Jetlag – by Sarovar Banka

Synopsis: Presented in a fractured form, Jetlag unfolds as mystery that explores the psychological effect of emotional longing, dislocations of time and space that are both literal and metaphoric, and the events and influence of people in our lives that result in our failure or success. In the center of the play is a love triangle: a trio that is so wrapped up with each other that perhaps the parts are interchangeable.
As the action begins, Stephen, a documentary filmmaker who returns to an apartment in New York and sleeps on the couch. It is late at night and he is seemingly alone. In the morning, we meet Andrea, an actress who is cooking breakfast for Stephen. She and Stephen behave with familiarity, but there are awkward moments between them and discontinuities in their stories that leave us with questions. Are they are lovers or not? What has happened between them?
       Another question arises in the following as Stephen accidently encounters Brian, another documentary filmmaker, in a coffee shop on a trip to L.A.. Their dialogue seems cordial at first but there is something beneath the surface of their interactions. Brian seems to be succeeding, while Stephen is struggling in their profession. Is it merely jealousy?
       As the play progresses, the action alternates between Stephen and Andrea as they explore the boundaries on their fragile relationship and from Brian and Stephen as they come to the root cause of the animosity between them. In each scene, we learn something more of these characters shared histories, the work they have done, a significant event in their past, and in the middle of it a reconciliation takes place. Or perhaps it is a betrayal?
Jetlag attempts to create drama from an elemental source: the audiences uncertainty about the relationship between the characters, which ultimately becomes an important question for the characters themselves. At the climax, we discover the almost impossible center of their confusion, but even this resolution is temporary, and as in a documentary film, the truth is always a matter of perspective.

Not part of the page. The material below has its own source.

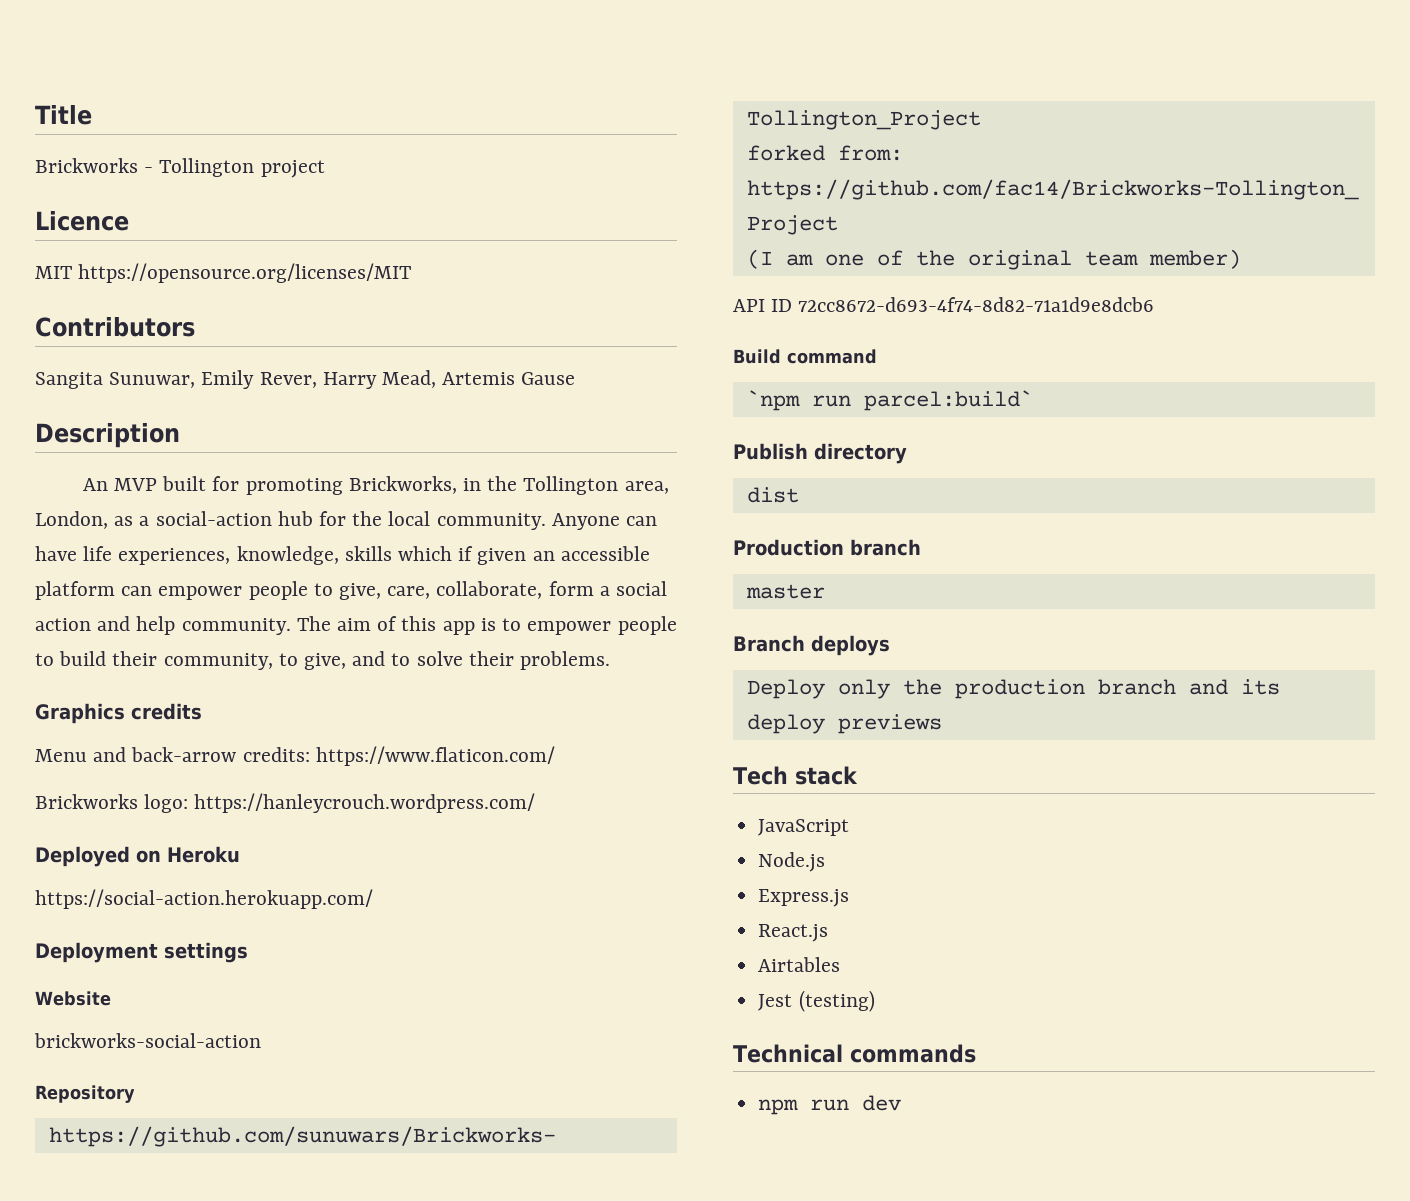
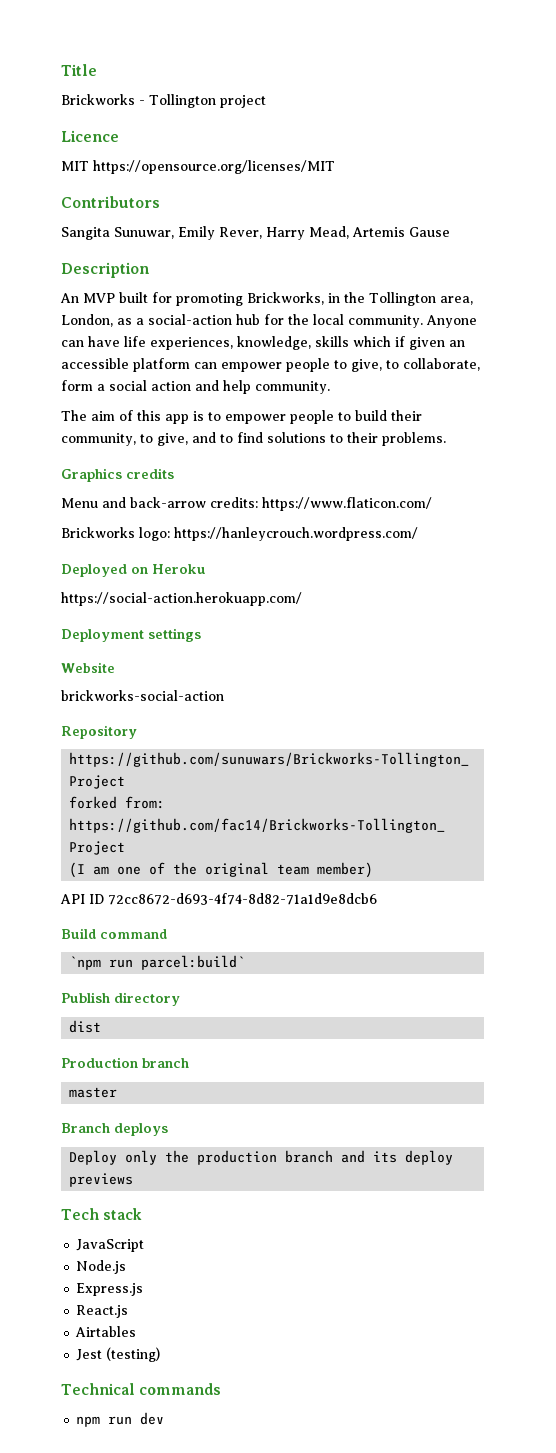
[387,586,431,599] care, -> [386,360,399,369] to
(291, 626) none -> (330, 387) //
[416,651,463,666] solve -> [237,432,343,443] find solutions to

Setting: A New York apartment, A Los Angeles coffee shop/ hotel bar
Time Period: Contemporary

Cast Size: 3
Casting: STEPHEN, a man in his mid-thirties, a documentary filmmaker.

ANDREA, a woman in her mid-thirties, an actress.

BRIAN, a man in his mid-thirties, a documentary filmmaker.

No ethnicity requirements- has been played multiple ways in workshops.

This Play Is: unpublished

Production History: 2007 Lincoln Center Director’s Lab- discussion workshop
2008 Ten minute excerpt staged reading- Indo-American Arts Council’s South Asian Sampler at the Lark theatre. Q and A following.